Surface preparation began with a Low Pressure Water Cleaning, SSPC-SP 12, WJ-4 (a maximum of 2500 psi was specified) to remove chalking followed by hand and power tool cleaning (SP2/SP3) to remove rust and loose coatings. Next, a moisture-cured urethane penetrating primer from Sherwin-Williams, Corothane I MCU Pre Prime was roller-applied at 1.5 to 2.0 mils dry film thickness (DFT). Following the application of the primer, rusted areas received a coat of Corothane I MIO-Aluminum at 2.0 to 4.0 mils DFT. For color and gloss retention, the final step was the application of the topcoat, Corothane I HS Aliphatic at 2.0 to 4.0 mils DFT.

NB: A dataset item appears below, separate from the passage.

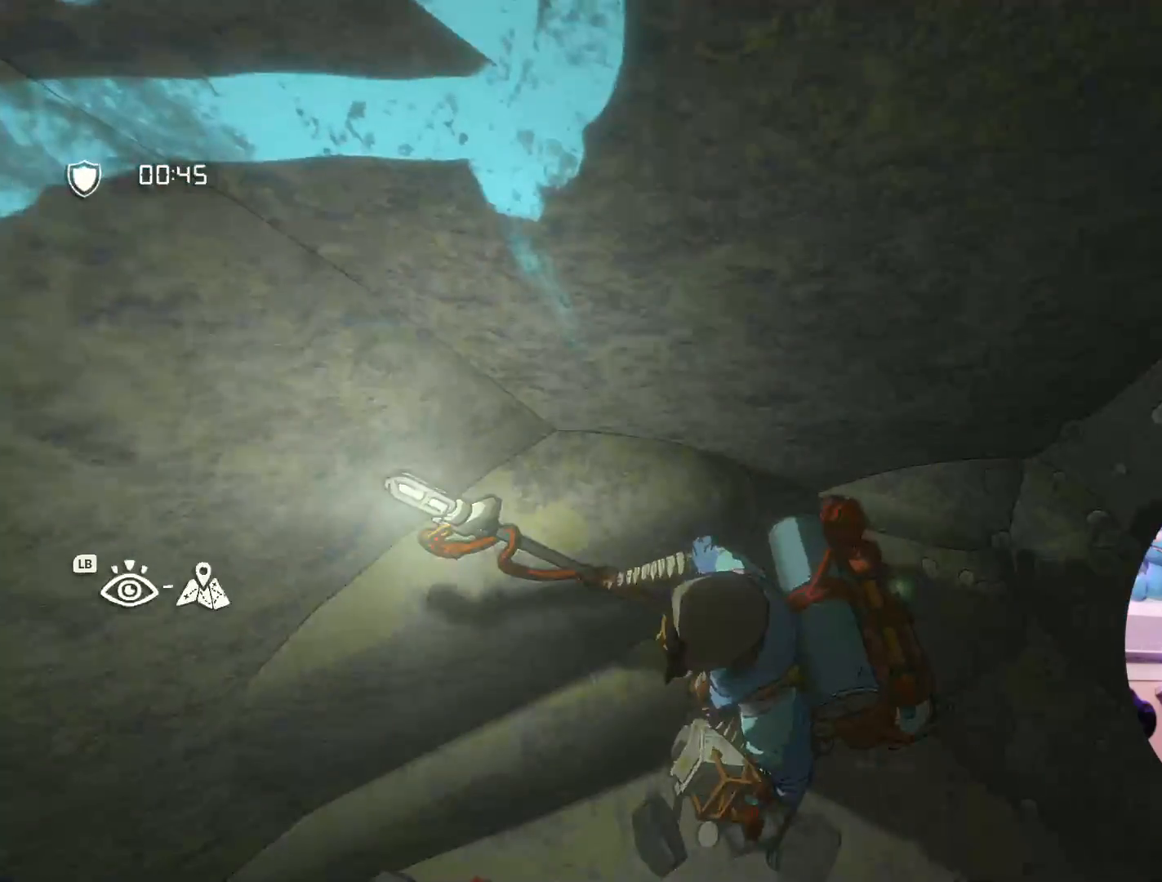
{"buttons": [], "left_stick": "down-left", "right_stick": "center", "events": [[117, "left_stick", "down-left"]]}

The ability to achieve a specific color was especially important at the Rolls-Royce facility since the company uses a particular shade of blue in its highly recognizable logo. Sherwin-Williams is able to produce an exact color match since their moisture-cured urethane coatings are available in various tint bases. Without the tint bases, many colors cannot be obtained.
Using Moisture-Cured Urethanes
Moisture-cured urethane coatings can be used to paint in-service water tanks at almost any time of the year except, of course, when there is the potential for dew or condensation to freeze on the tank surfaces. In this situation, containment and airflow may be used to prevent ice from forming. This holds true for plant piping systems as well.

Contractors using moisture-cured coating systems on water tanks like them because they are easy to use since they are single component and provide one-coat coverage. These advantages also allow the job to be completed quickly. For communities and industrial plants where water storage capacity is a concern, painting water tanks while in-service now is a proven, viable option.

Note from the author: The successful use of moisture-cured urethane coating systems throughout the industry has resulted in the American Water Works Association (AWWA) formally adopting moisture-cured urethanes as a tank painting system in the AWWA D102-03 Standard, as Outside Coating System (OCS) No. 2. The specification does not address tanks being painted while in-service but it does recognize the benefits of using moisture-cured urethanes for new or repainted water storage tanks. The National Fire Protection Association (NFPA) refers to this AWWA Standard (see NFPA 22 “Standard for Water Tanks for Private Fire Protection”, Chapter 12: Field Painting). The next revision to the NFPA 22 current edition (2003), will reference new coating systems adopted in the revised AWWA D102-03 Standard.